Речь по делу Ольги Палем

Адвокат Карабчевский Н. П.

Ольга Васильевна живо разделяла опасения и тревоги своего возлюбленно­го. Уже с весны стали подумывать, как бы «похлопотать», «зару­читься» обставить возможно благоприятнее шансы на успех. Между Кандинским и Довнаром затевается по этому поводу ожив­ленная переписка. Мать молодого человека, Александра Михайло­вна Шмидт, делает Кандинскому визит в его конторе и советуется с ним, как лучше обставить дело. Кандинский добывает рекоменда­тельные письма к институтскому начальству от князя Юрия Гага­рина, известного в Одессе, доступного и обаятельного аристокра­та, сверх того добывает письмо известного на юге инженера-стро­ителя Шевцова.

Этого оказывается мало. Тогда Ольга Васильевна Палем, на­дев свой самый скромный и вместе парадный наряд, отправляется к «одному высокопоставленному лицу», знавшему ее несколько по Одессе. Она просит «за своего мужа», с которым «тайно обвенча­на», так как студентам не позволяют жениться. Против собствен­ного ее ожидания, ее смиренная и скромная просьба и «маленькая ложь» имеют громадный успех. Вслед за этим сам Довнар предста­вляется «высокопоставленному лицу» и получает весьма веское рекомендательное письмо, о котором нам говорил здесь инспектор института Кухарский. Подробности же мы знаем из письма самого Довнара.

Почти все лето прошло для Александра Довнара в страшной тревоге о здоровье Ольги Васильевны и еще больше о результа­тах предстоящего ему конкурсного экзамена. Тревога »та сказы­вается в каждом его письме к ней. Письма эти полны каким-то заразительным, действующим на нервы читателя волнением. На­дежда попасть в институт и страсть к ней, этой, может быть, тя­жко больной, может быть, умирающей вдали от него женщине, сплетаются в его душе как-то непостижимо цепко, словно два ухватившихся друг за друга бойца, собирающихся биться на­смерть.
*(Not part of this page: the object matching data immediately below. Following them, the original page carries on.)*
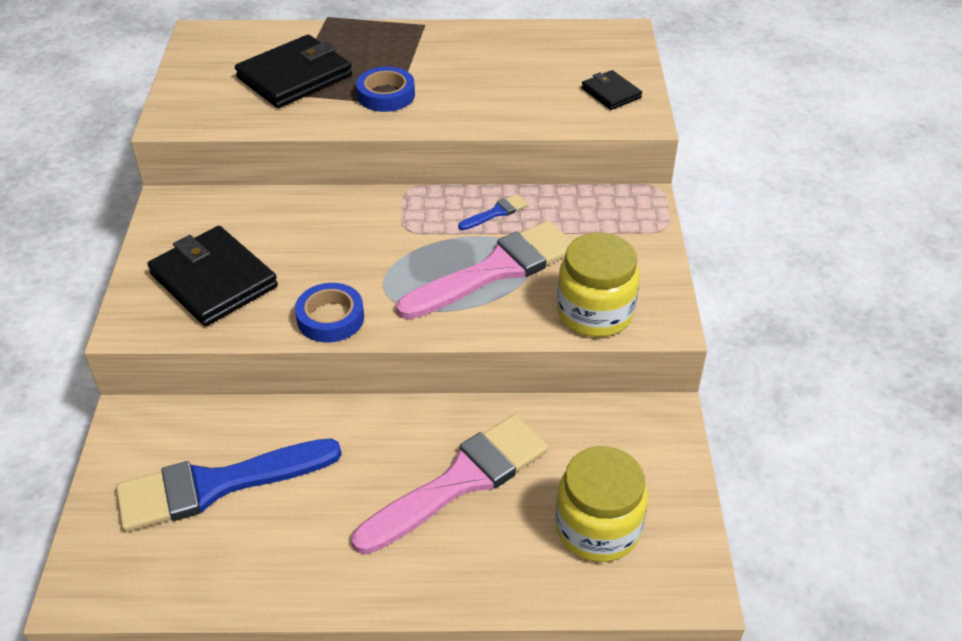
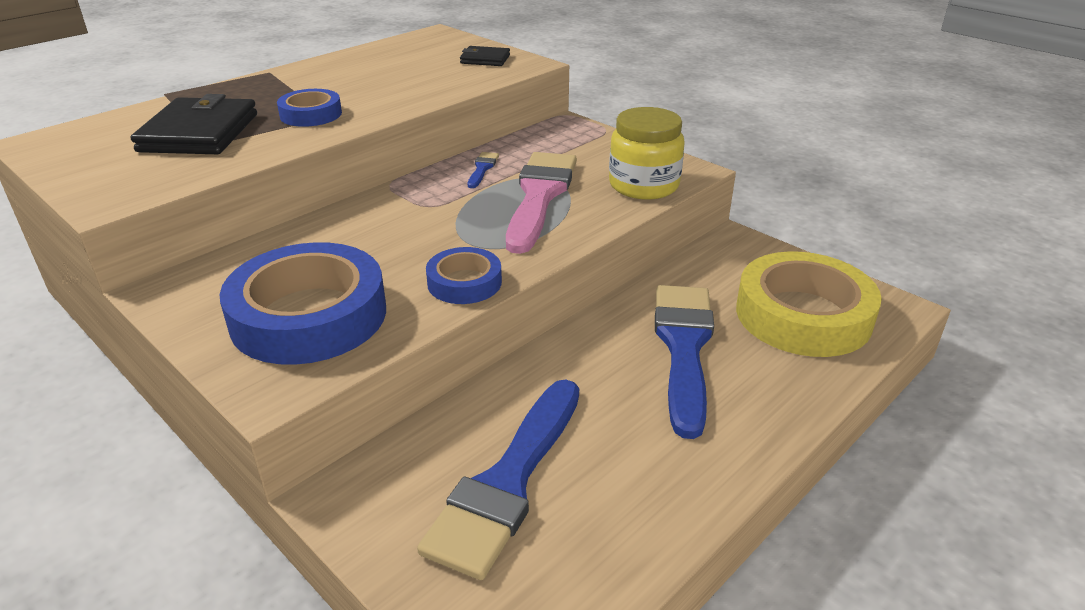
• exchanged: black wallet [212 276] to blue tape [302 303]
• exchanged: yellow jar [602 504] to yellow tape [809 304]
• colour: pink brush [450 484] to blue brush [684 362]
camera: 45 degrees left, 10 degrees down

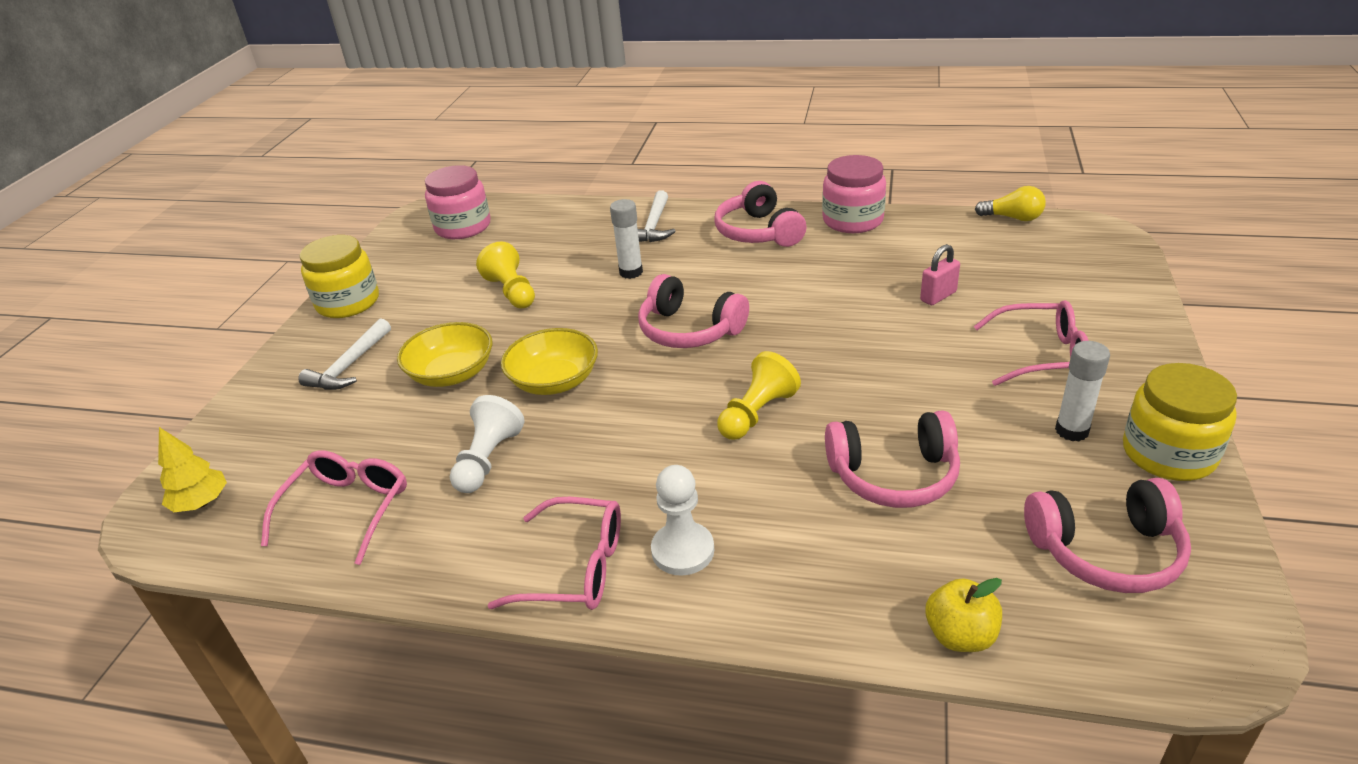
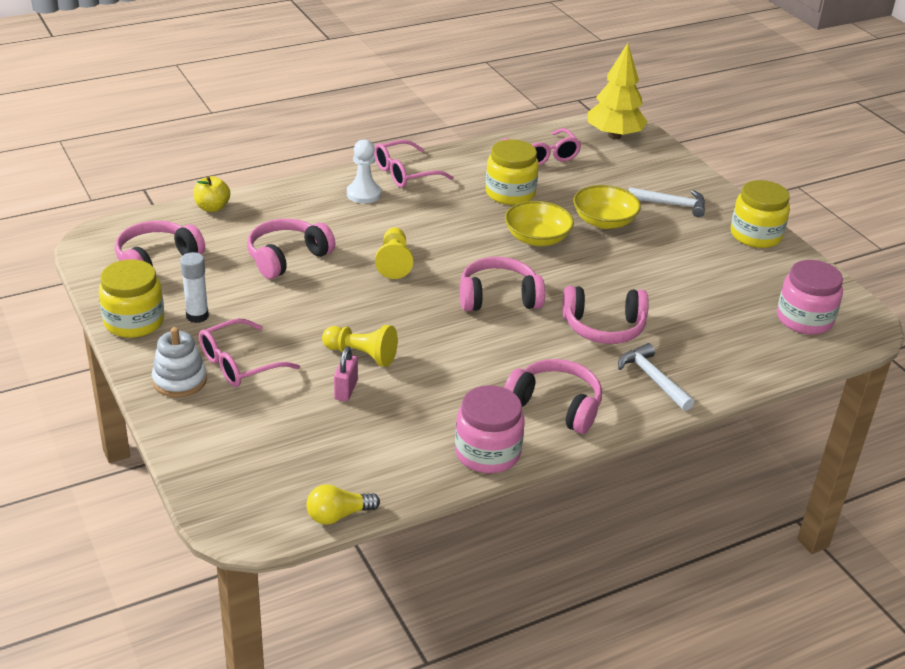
• appeared: white stacking toy [179 362]
• relocated: yellow pawn [505 275] to [360 346]
• exchanged: white pawn [487 444] to yellow jar [512 172]
• exchanged: white glue stick [626 239] to pink headphones [605 315]
• spun: white hammer [344 354] = [667 202] 120 degrees clockwise
• size: yellow tree [192 469] = [618 91] x1.77
camera: 135 degrees right, 0 degrees up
Никогда еще письма к ней не были так оживленны, так жгучи, так выразительны и, вместе, так полны сожаления. Он осыпает ее самыми страстными, самыми жгучими ласками: «Олик мохнатик», «кошечка Оля», «дорогой котик», «дорогой жучок мох­натый», «дружок мой Оля» — так и пестрят через две строки в третью. На все ее заботы и опасения он отвечает одно: «Дуроч­ка, как ты можешь вообразить себе, чтобы я тебя бросил! » В при­падке малодушных опасений за исход конкурсных экзаменов, он в одном письме ей откровенно пишет: «Если порежусь, приезжай похлопотать. Только и надежды! ».

Экзамены прошли благополучно. К Ольге Васильевне Довнар (я не обмолвился — Довнар, а не Палем) стали долетать из Петербурга краткие, но тем белее выразительные телеграммы: «Математика — 5. Саша», «Физика — 4» и  т. д. Наконец, и по­следняя ликующая телеграмма: «Принят, зачислен в комплект». Когда уже пошел общий радостный обмен телеграфных привет­ствий. Кандинский поздравлял Довнара, Довнар — Кандинского; Шмидт благодарила всех, Ольга Васильевна ликовала и принима­ла поздравления.
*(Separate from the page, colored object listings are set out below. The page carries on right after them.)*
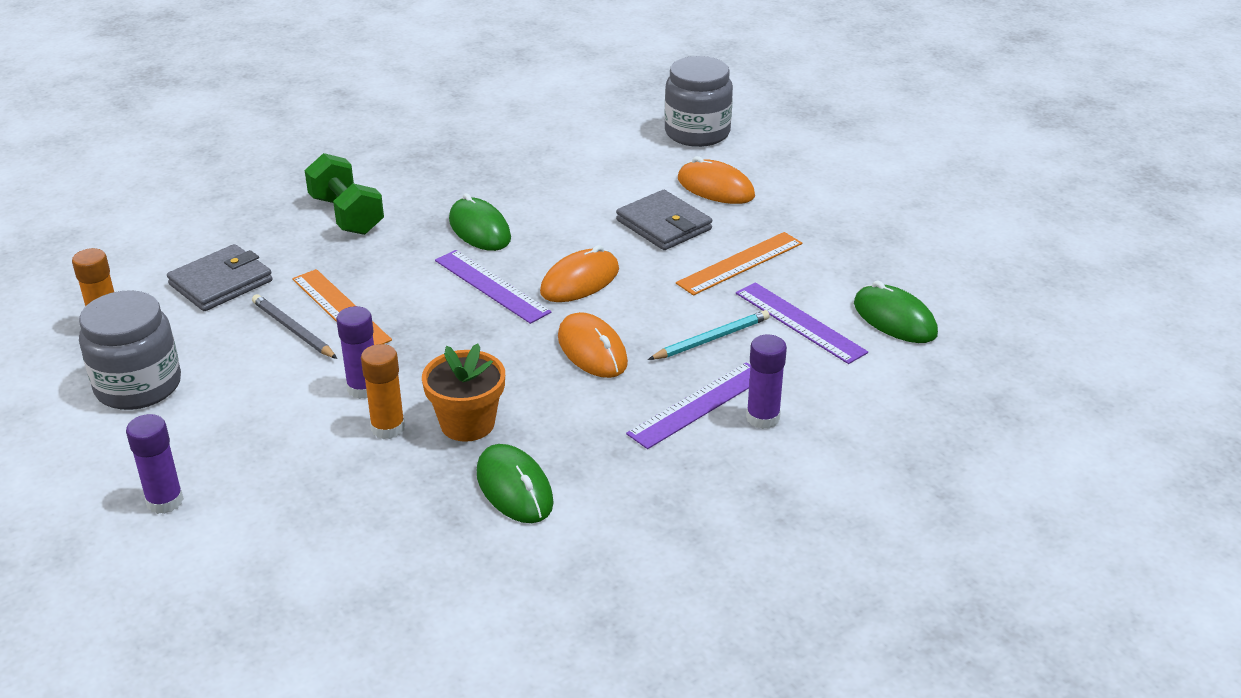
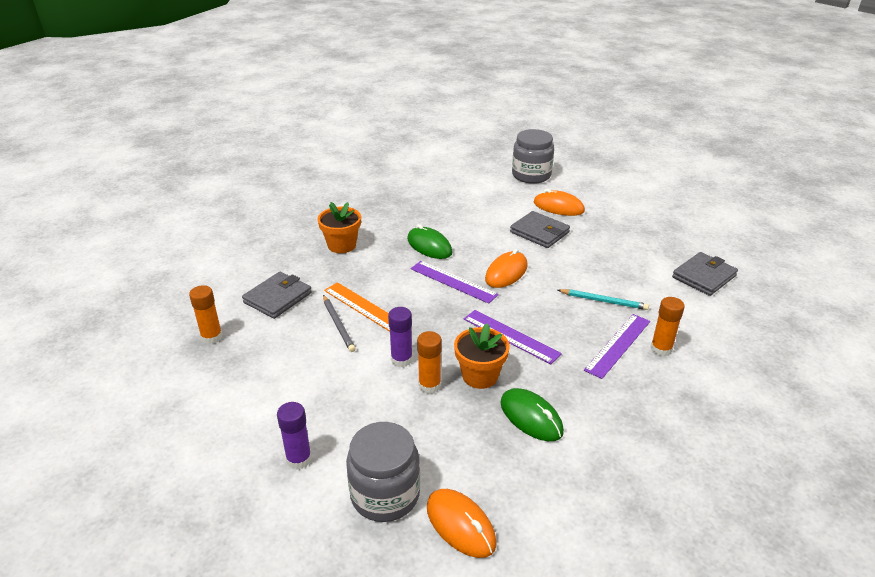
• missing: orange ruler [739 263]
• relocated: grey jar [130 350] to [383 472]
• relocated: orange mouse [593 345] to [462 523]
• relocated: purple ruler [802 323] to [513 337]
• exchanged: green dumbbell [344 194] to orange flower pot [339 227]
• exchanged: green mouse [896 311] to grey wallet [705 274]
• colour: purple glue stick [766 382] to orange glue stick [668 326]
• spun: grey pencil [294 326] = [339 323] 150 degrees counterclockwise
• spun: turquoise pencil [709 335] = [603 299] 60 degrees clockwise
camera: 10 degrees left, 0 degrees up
Словно очнувшись от тяжкого кошмара, взяв из своего капи­тала несколько денег, чувствуя, что настоящая гора свалилась у него с плеч, Довнар из Петербурга мчится прямо в Славуту к сво­ей «кошечке Оле», которая тем временем набралась сил и здоро­вья на средства, ассигнованные ей на лечение Кандинским.